Top of Text

Pennsylvania College of Technology electrical students powered their education throughout the fall semester by employing their skills at a regional park.

The 15 second-semester students installed electrical service at Lime Bluff Recreation Area in Hughesville. What began in the heat of August ended in December’s chill as the students worked about five hours a week at the complex.

“The work they did can’t be replicated in the lab due to the nature of it,” said Joseph R. Raup, instructor of electrical technology/occupations and teacher of the Construction Lab II-Commercial course charged with the project. “We don’t have the area to do the trenching and the underground type of work.”

Pennsylvania College of Technology electrical students and volunteers from the East Lycoming Recreation Authority enjoy the sunshine during the early stages of a successful student project to bring electricity to Lime Bluff Recreation Area in Hughesville.
Pennsylvania College of Technology electrical students and volunteers from the East Lycoming Recreation Authority enjoy the sunshine during the early stages of a successful student project to bring electricity to Lime Bluff Recreation Area in Hughesville.

Bottom of Text
Top of Dataset content

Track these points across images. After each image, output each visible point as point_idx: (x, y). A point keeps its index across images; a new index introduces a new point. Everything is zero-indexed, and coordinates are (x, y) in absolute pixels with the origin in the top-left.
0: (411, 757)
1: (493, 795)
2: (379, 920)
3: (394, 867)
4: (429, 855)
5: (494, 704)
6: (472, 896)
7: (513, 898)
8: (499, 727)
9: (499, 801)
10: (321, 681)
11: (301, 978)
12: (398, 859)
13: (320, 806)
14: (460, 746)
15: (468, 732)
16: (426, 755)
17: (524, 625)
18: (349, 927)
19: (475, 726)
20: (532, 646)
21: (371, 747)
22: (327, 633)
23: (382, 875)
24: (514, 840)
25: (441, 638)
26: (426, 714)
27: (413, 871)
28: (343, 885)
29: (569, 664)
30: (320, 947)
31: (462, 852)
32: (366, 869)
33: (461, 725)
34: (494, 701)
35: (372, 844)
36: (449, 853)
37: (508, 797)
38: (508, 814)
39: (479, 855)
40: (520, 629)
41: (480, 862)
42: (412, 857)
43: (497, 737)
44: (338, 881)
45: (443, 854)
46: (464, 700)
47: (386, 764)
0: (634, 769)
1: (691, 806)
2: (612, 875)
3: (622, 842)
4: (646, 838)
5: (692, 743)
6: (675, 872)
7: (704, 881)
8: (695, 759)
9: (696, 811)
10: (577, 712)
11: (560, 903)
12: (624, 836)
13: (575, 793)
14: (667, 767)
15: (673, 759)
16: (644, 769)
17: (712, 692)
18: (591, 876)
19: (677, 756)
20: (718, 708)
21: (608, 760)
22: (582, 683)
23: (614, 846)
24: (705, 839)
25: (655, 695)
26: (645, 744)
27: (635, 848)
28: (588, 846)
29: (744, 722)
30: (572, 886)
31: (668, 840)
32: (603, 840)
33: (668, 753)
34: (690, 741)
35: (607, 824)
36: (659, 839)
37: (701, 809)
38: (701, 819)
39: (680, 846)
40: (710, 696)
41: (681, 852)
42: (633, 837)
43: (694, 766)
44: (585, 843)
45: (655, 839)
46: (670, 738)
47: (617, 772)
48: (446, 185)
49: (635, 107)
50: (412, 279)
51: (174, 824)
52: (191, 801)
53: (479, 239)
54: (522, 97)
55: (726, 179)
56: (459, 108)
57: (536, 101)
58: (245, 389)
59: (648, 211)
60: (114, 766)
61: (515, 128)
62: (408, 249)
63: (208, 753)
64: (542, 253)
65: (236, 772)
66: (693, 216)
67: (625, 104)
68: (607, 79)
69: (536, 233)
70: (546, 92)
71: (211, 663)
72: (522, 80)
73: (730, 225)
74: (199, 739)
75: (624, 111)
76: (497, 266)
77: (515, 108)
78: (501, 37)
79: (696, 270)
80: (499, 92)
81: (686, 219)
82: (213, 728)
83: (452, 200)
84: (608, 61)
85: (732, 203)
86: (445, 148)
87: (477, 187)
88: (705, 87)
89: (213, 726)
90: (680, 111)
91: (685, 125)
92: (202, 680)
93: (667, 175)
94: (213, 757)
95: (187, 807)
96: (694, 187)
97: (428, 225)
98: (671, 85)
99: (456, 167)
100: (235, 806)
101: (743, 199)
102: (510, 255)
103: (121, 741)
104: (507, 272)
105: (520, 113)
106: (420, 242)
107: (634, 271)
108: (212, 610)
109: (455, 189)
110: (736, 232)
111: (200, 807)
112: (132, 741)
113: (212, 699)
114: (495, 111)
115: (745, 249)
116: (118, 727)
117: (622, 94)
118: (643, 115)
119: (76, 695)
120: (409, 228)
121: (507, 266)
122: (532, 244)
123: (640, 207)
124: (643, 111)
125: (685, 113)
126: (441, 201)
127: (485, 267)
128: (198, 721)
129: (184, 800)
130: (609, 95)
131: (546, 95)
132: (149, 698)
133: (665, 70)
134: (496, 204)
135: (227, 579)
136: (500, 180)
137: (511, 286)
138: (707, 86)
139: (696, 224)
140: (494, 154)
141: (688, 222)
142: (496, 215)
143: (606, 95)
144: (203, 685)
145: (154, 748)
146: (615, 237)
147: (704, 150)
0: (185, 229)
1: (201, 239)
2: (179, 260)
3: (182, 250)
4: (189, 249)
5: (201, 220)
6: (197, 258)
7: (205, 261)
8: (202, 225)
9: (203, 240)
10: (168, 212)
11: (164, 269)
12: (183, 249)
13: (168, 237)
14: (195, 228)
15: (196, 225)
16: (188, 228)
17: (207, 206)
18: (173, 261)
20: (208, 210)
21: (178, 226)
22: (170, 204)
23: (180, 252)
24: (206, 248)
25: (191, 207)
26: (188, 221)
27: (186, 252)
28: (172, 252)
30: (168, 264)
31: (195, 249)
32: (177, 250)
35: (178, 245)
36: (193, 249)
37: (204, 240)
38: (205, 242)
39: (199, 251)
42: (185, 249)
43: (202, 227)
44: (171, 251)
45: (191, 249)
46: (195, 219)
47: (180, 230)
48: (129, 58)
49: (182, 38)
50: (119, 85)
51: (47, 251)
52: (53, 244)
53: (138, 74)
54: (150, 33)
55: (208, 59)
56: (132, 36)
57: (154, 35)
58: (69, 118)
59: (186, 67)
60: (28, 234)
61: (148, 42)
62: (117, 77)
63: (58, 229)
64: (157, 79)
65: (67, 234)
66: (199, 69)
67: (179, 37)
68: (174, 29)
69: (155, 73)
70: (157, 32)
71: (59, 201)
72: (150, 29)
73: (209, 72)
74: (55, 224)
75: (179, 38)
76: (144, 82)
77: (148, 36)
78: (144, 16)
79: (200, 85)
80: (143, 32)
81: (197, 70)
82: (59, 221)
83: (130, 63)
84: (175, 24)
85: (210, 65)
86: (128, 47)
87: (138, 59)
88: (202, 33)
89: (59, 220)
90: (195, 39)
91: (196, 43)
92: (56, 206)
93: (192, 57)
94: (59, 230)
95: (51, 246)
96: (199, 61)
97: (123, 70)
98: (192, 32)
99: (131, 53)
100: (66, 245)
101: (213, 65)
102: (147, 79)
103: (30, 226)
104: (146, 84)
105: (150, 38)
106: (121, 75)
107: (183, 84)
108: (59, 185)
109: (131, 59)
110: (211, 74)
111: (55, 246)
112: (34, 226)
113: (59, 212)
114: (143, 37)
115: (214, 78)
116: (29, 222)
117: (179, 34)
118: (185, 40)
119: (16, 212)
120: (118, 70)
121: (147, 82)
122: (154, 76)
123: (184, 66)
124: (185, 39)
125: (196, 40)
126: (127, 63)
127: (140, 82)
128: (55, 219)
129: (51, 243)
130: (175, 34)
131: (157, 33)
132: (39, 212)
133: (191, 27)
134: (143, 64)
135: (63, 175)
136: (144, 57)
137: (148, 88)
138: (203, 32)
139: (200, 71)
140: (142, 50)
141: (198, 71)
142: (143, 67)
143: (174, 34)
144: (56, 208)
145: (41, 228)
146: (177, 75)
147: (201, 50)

Bottom of Dataset content

_What to work on_:
(A) Answer these questions using the article on the Lime Bluff electrical project:
(i) How many students installed the electrical service?
(ii) Roughly how many hours a week did the students work at the complex?
(iii) Which organization provided the volunteers who appear with the students?
(B) Continue the article on the Lime Bluff electrical project, picking up after its final sentence.
The records have no connection to the article on the Lime Bluff electrical project.

_Answer set_:
(A)
(i) 15 second-semester students
(ii) About five hours a week
(iii) The East Lycoming Recreation Authority

(B)
Such work was required at the 62-acre park. The students – seeking an associate degree in electrical technology – fit most of the approximately 2,000 feet of conduit underground before pulling through about a mile of electrical wire. Connecting the wire to two transformers and panels also installed by the students delivered the electric service long sought by the East Lycoming Recreation Authority, which oversees the park.

“Most of the other parks around do have provisions for power for crockpots and other things people tend to bring to gatherings,” explained Jeff Bower, chairman of the East Lycoming Recreation Authority. “We found we were probably losing some opportunities for people to use this park because we didn’t have access to those kinds of facilities.”

Thanks to the students, one pavilion and a maintenance building have power and LED lighting. Electric service for the park’s other two pavilions will be completed by another Penn College class during the spring semester.

“There are enough outlets and enough power with the outlets to run approximately half a dozen crockpots and hotplates. It will accommodate a nice picnic,” Raup said with a smile.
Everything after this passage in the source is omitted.